Li trovo, Fogar e gli altri, davanti a un supermercato a ridosso della Ferriera, con le scatole da scarpe, chiedono di sottoscrivere un euro. In capo a tre giorni ne avranno raggranellati 800, buoni per le bollette più incombenti. Sono militanti inusuali, un medico, un’impiegata comunale, un operaio, un poliziotto, una maestra, un ufficiale marittimo. E Mario, ex postino, fuoruscito da due tumori, che andò a Roma a fare le selezioni da Bonolis e cadde alla domanda se Madonna avesse mai cantato in italiano: voleva dire no, disse sì, e tornò indietro, senza la vincita che avrebbe devoluto al Circolo.

Il Circolo sta in uno stanzone sul tetto, dal quale si domina – per così dire – la fabbrica, se ne fronteggiano fumi e vapori colossali, si spazza la polvere nera – “imbrattamento” – si guardano i bambini dell’asilo nido che giocano nel cortile. Si vedono anche i camini del cementificio e dell’inceneritore, tutti vicini, e il tratto di mare nel quale si vorrebbe piazzare un rigassificatore, a completare l’opera – ne ha scritto per Repubblica Paolo Rumiz. Fa freddo, le discussioni si fanno coi cappotti indosso, c’è un gran disordine di libri e ritagli, ma anche due piccoli acquari di pesci benvoluti. Fogar non smette mai di ricordare inesorabilmente date, episodi, dichiarazioni. La siderurgia è da tempo solo un pretesto, dice: l’acciaieria trasportata in Russia nel 2004, altoforno e cokeria servono solo a giustificare la Centrale di cogenerazione che utilizza i gas di risulta e, grazie alle agevolazioni “ecologiche”, vende l’energia elettrica a tre o quattro volte il prezzo ordinario, a spese del consumatore.

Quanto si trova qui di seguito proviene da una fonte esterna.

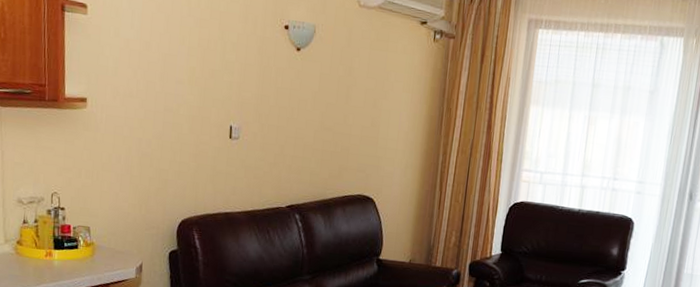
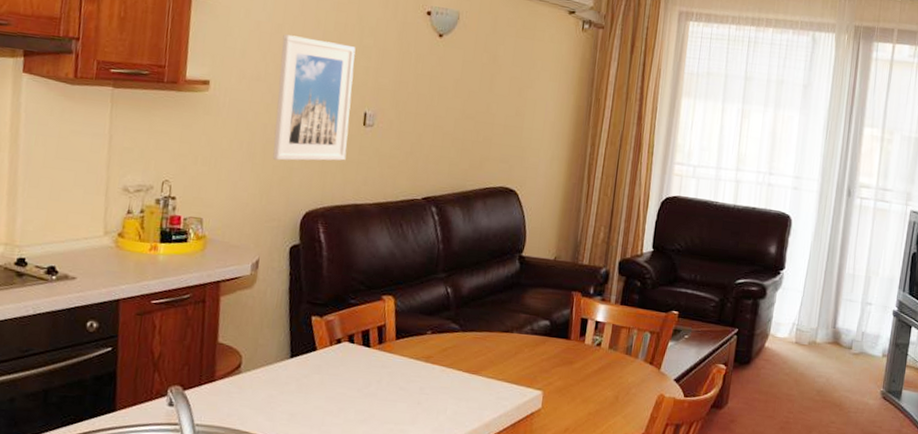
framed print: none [148,51,219,173] -> present [272,34,356,161]

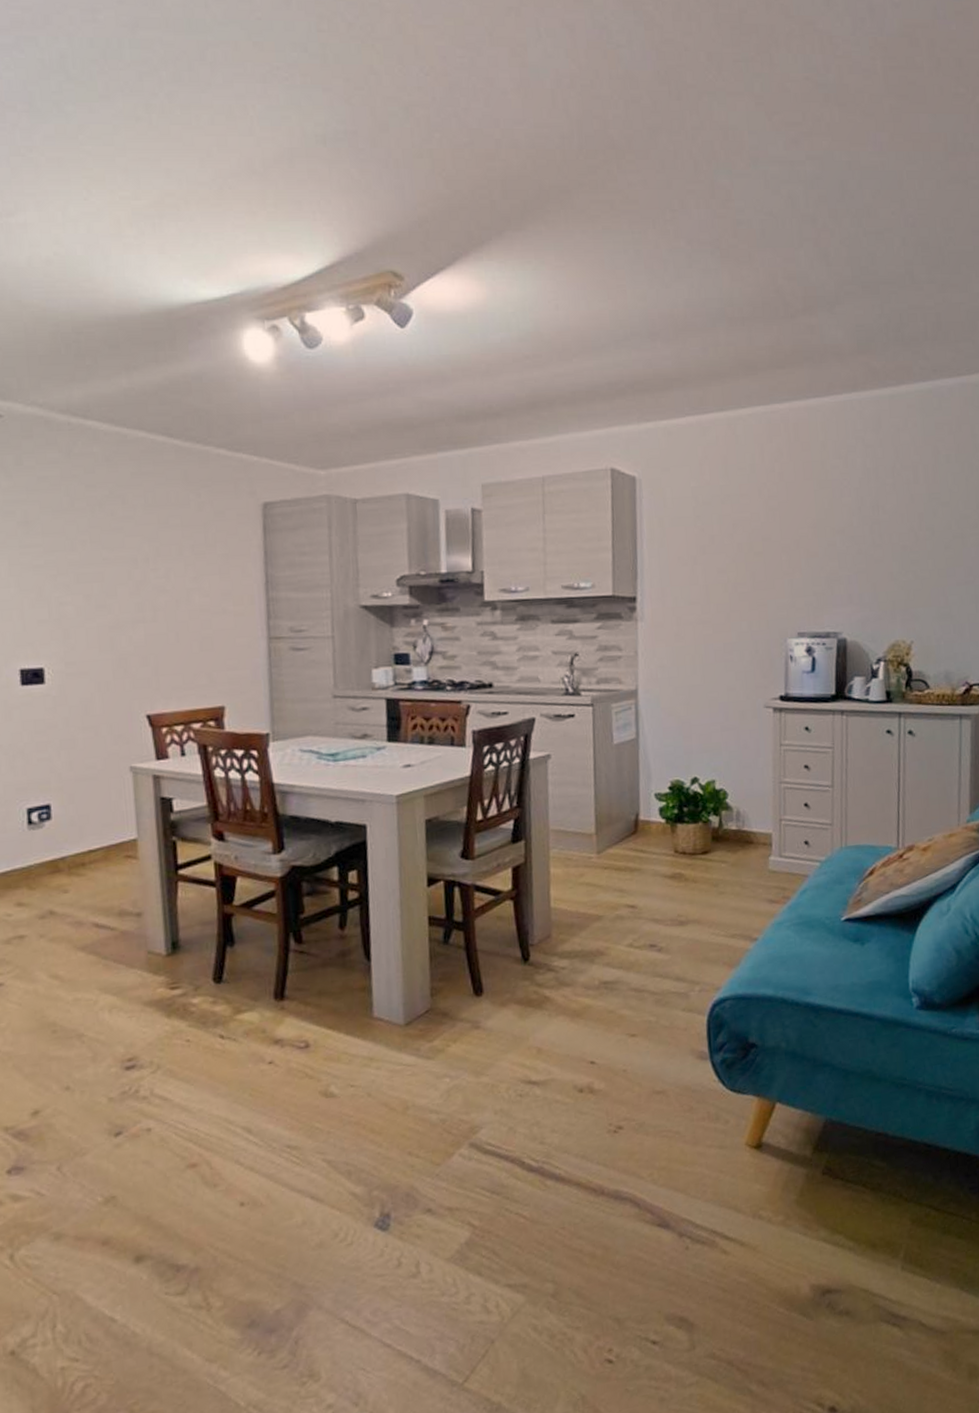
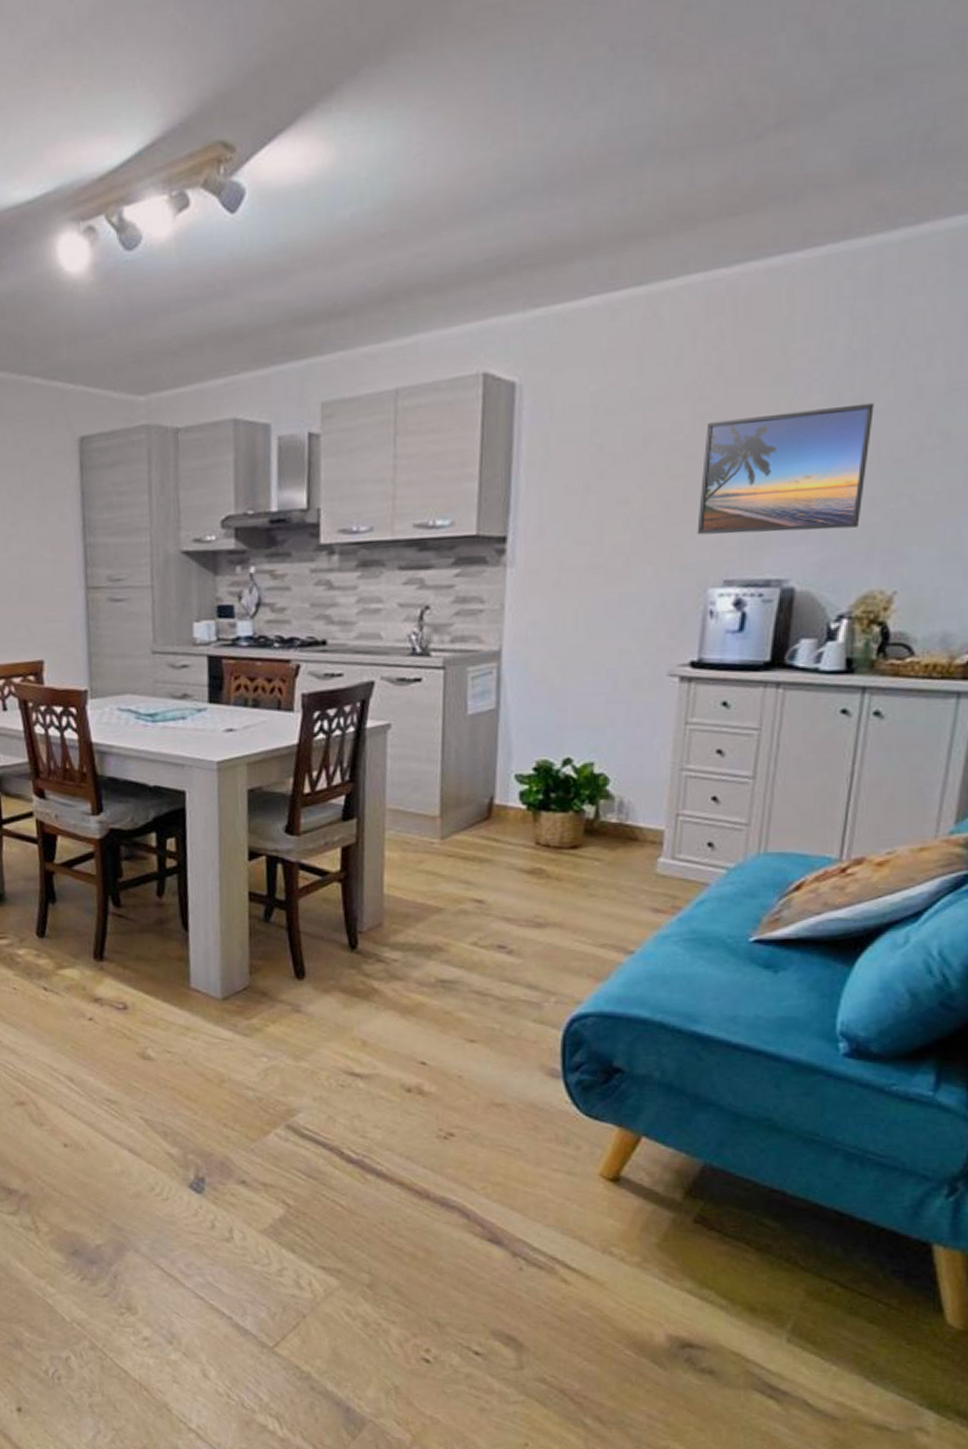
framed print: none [775,505,885,598] -> present [697,402,874,535]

Una siderurgia che si morde la coda: esiste per produrre gas nocivi che siano impiegati a generare energia da vendere a tariffe maggiorate perché ha impiegato i gas nocivi. È l’affare che protrae l’esistenza della Ferriera, oltre a un altro regalo colossale, il privilegio di usare la banchina non solo per il carico e scarico di minerali, ghisa e coke, ma per terzi: un porto in concorrenza, la più conveniente, col vero porto, anche lui in piena crisi. Oltre che il serbatoio di voti, sempre più striminzito, ma ancora capace di far gola in una città in cui il lavoro agonizza.

Ma a questo punto la manovra politica è un esercizio di equilibrismo: promettere la continuazione della produzione e la sua cessazione, il lavoro e la salute, non insieme, ma spartiti, il lavoro agli uni e la salute agli altri, e peggio per tutti. A stare al ministro Clini – il quale ha dato un ultimatum di un mese per mettersi a norma, e se no dismissione: il mese è già passato – la Ferriera dovrebbe chiudere da un momento all’altro. (A proposito: Clini si specializzò in medicina del lavoro con una tesi sulla cokeria triestina).

Pastore: “Credi a me, a norma non c’è nemmeno un bullone. L’Italia ha bisogno di siderurgia, ma pulita. Questa è finita: e non è che la chiudano le istituzioni, come avrebbero dovuto, si spegne da sola, per esaurimento, e questa fine mi turba. Hanno raschiato il fondo del barile, e se ne vanno per non pagare le bonifiche. Non le farà nessuno. Io sono in malattia, ma sono tuttora Rsu, ho fatto il mio dovere. Ti faccio un esempio: si portavano le tute a casa, le mogli che le lavavano potevano ammalarsene. Ho ottenuto il lavaggio alla cokeria, poi agli altri reparti e alle ditte esterne. Non è vero che gli operai non segnalano le cose che non vanno.

Io non le segnalo a voce, e anche quando fu introdotto un modulo dall’azienda, in mano all’operaio restava solo uno scontrino, io facevo la copia della denuncia e la faxavo. Voglio rientrare per controllare che le cose siano a posto: col commissariamento vanno via le ditte, gli operai dovranno fare anche il loro lavoro, la fabbrica diventerà più pericolosa. Già, come diciamo noi, mettevano il fil di ferro, ora taglieranno corto”.